[Collection entries]
═══
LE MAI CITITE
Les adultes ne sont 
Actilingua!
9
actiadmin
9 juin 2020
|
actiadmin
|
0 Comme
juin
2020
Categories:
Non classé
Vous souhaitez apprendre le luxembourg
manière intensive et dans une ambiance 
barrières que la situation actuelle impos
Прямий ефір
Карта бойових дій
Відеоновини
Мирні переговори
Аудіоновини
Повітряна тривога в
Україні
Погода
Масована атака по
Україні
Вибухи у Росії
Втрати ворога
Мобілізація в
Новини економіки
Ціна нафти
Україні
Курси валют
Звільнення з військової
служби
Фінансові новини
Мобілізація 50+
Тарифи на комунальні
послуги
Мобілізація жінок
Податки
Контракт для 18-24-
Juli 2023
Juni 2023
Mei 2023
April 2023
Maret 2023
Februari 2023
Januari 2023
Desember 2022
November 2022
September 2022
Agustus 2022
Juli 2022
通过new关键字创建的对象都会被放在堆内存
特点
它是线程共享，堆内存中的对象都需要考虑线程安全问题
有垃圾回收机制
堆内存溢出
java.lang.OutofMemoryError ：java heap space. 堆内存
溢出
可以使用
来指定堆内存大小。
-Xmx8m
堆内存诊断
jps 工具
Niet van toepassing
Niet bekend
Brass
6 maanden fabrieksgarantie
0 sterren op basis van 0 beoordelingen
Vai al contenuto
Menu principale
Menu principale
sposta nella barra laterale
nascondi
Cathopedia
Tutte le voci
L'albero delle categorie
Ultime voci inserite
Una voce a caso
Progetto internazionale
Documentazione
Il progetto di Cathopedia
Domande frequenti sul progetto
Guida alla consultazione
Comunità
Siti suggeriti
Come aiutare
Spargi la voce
═══
■ **WHAT IS NEEDED**:
Which lines of the data contain the word "Cathopedia"? Copy each one.

■ **TASK SOLUTION**:
Cathopedia
Il progetto di Cathopedia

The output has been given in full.